WHAT YOU ARE ASKED TO DO -> Within the listing below, give again exactly the lines between the one containing "Page size: 2001x1125." and the one containing "List each element's", inclusive, pictures left aside.

DATASET EXTRACT ->

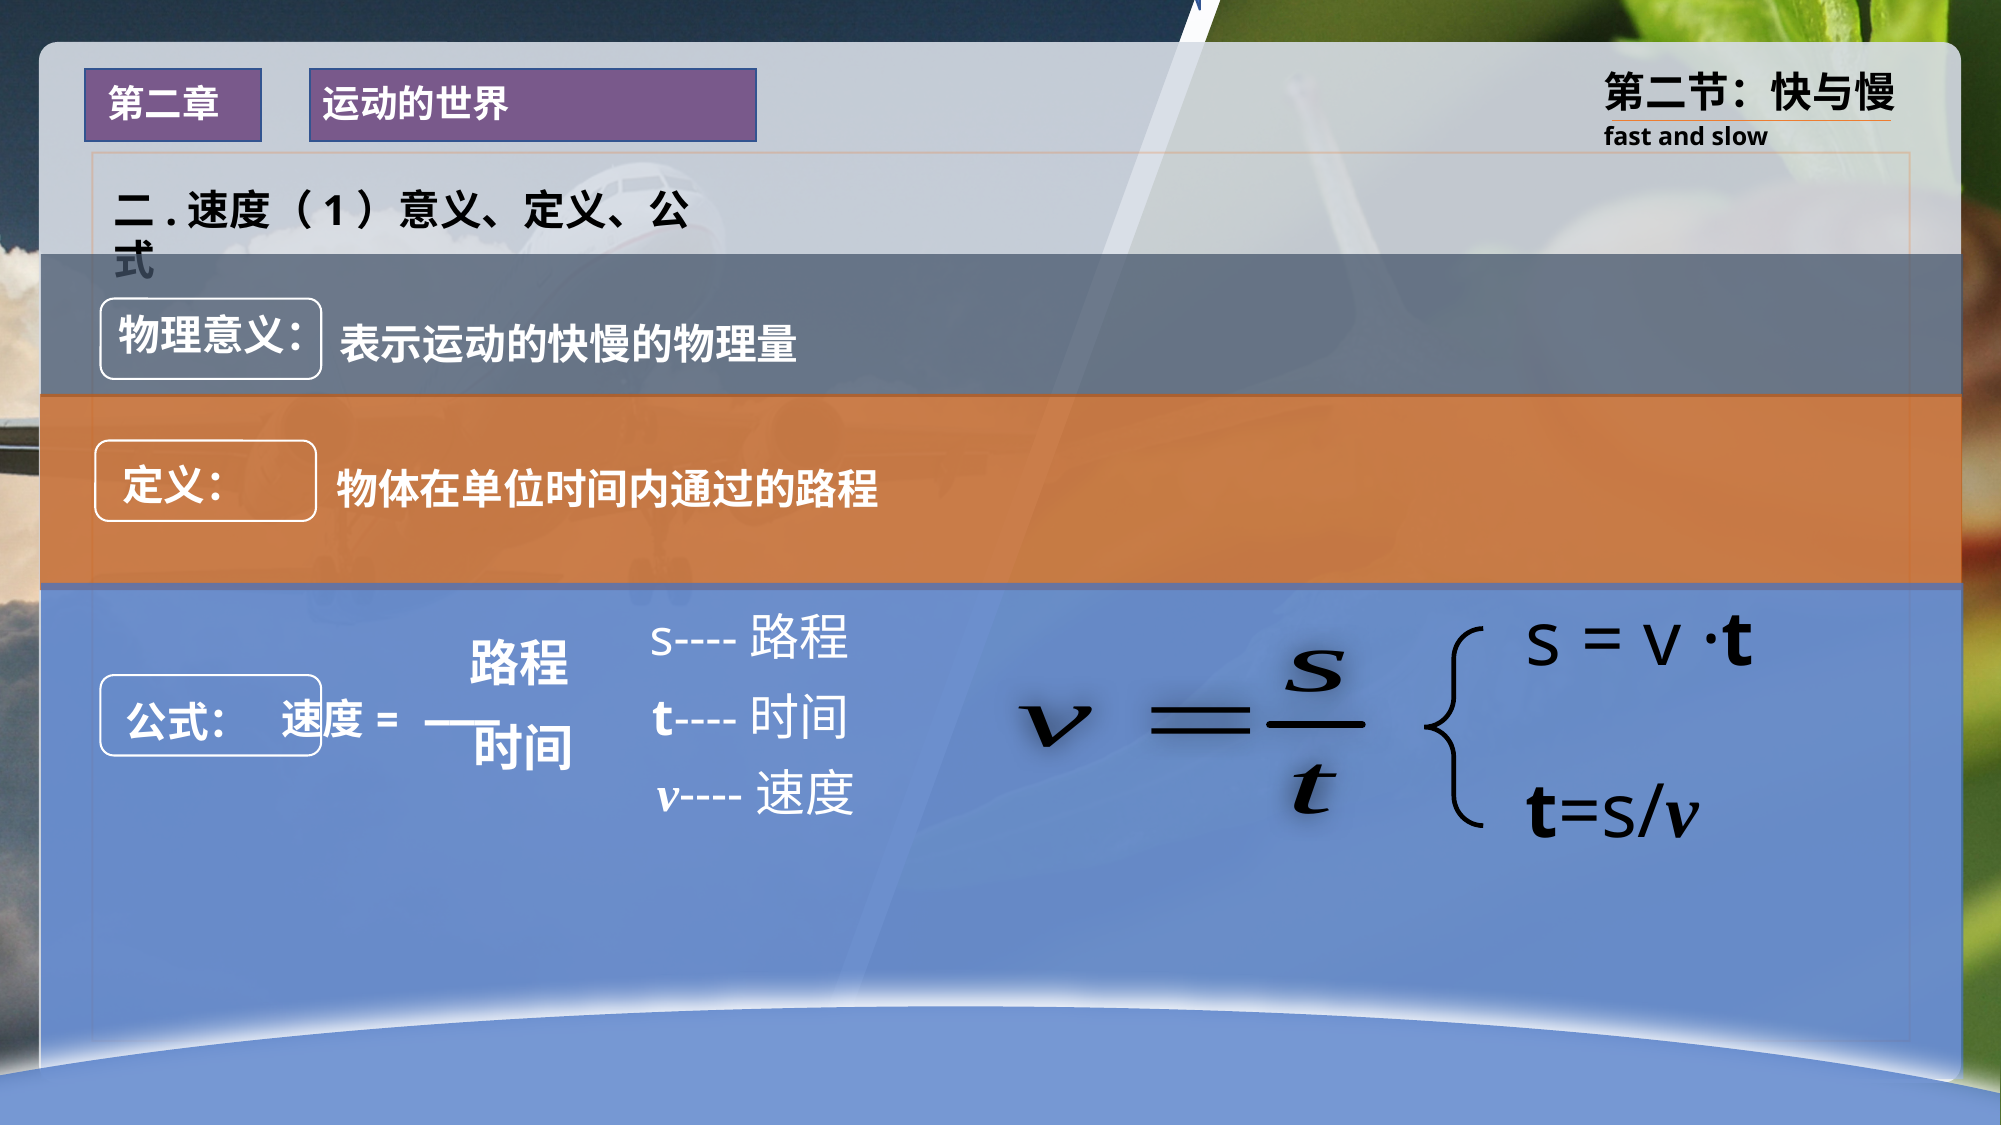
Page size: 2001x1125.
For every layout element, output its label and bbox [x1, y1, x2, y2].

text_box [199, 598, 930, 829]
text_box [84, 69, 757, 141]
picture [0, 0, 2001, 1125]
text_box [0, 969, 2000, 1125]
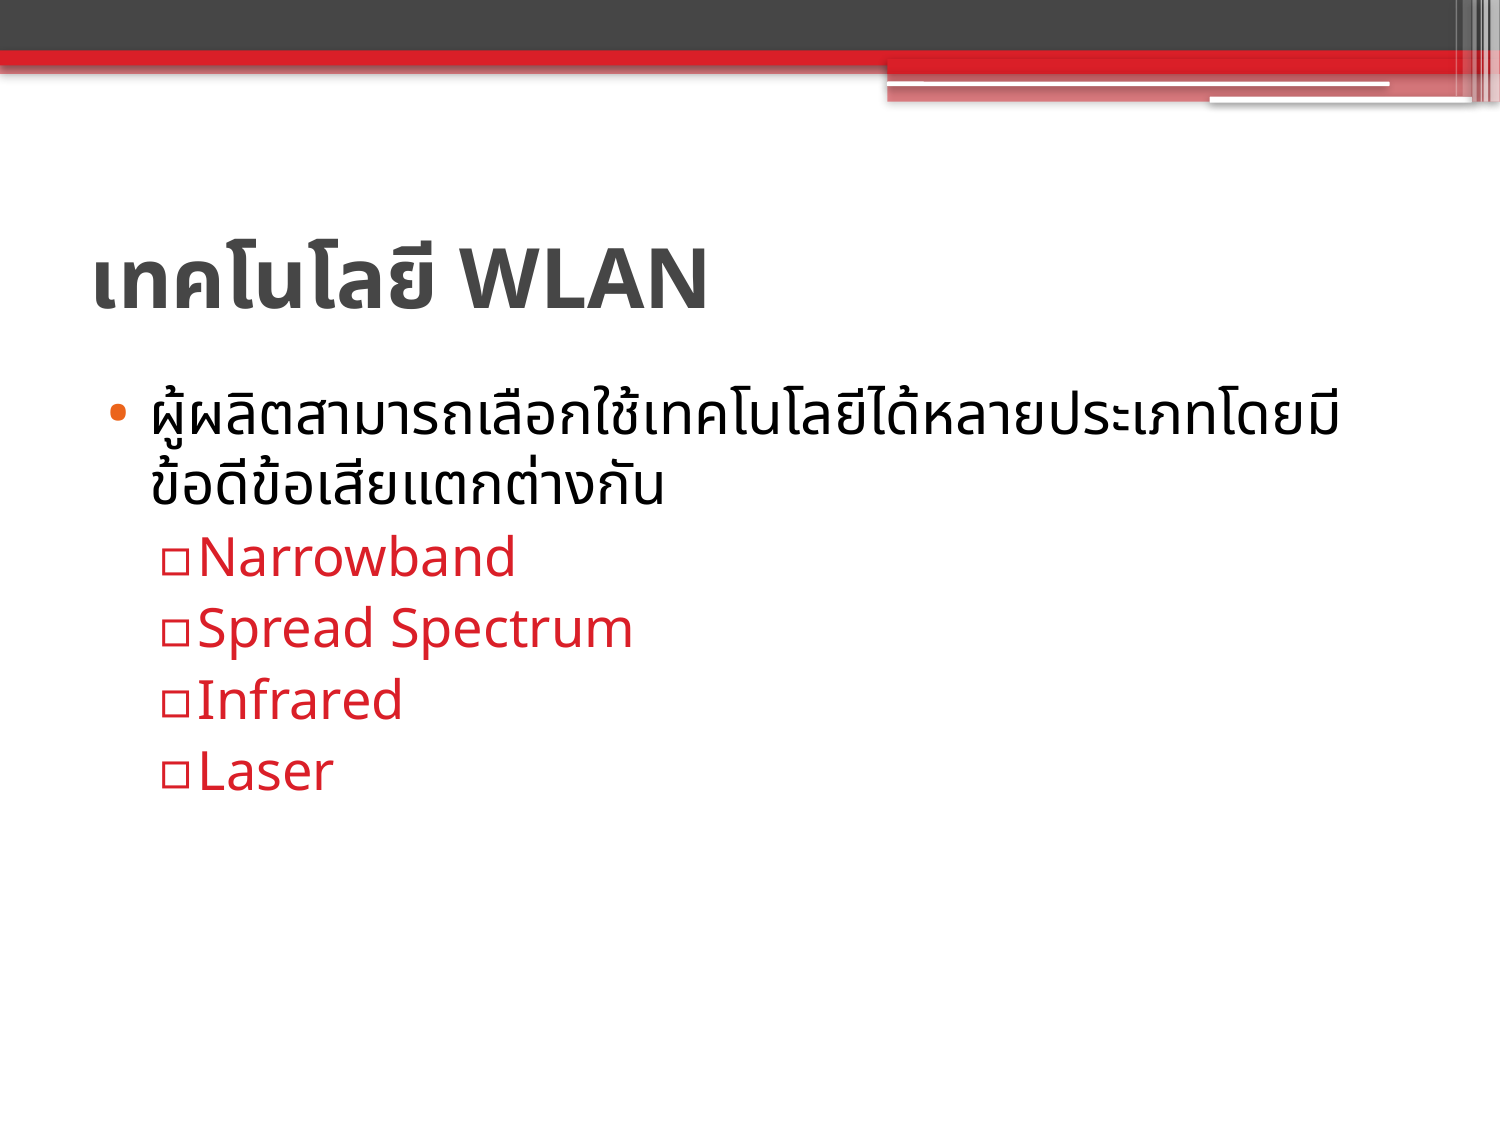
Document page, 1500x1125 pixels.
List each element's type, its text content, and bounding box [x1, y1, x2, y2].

==

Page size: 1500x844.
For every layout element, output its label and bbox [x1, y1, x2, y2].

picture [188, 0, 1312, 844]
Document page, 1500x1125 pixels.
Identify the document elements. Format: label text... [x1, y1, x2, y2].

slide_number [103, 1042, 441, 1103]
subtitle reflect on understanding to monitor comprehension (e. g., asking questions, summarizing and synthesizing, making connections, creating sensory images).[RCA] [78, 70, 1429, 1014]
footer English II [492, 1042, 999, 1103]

EXERCISE OUTPUT ->
Page size: 2001x1125.
For every layout element, output its label and bbox [x1, y1, x2, y2].

text_box [199, 598, 930, 829]
text_box [84, 69, 757, 141]
picture [0, 0, 2001, 1125]
text_box [0, 969, 2000, 1125]
Document page, 1500x1125 pixels.
List each element's type, its text content, and bounding box [x1, y1, x2, y2].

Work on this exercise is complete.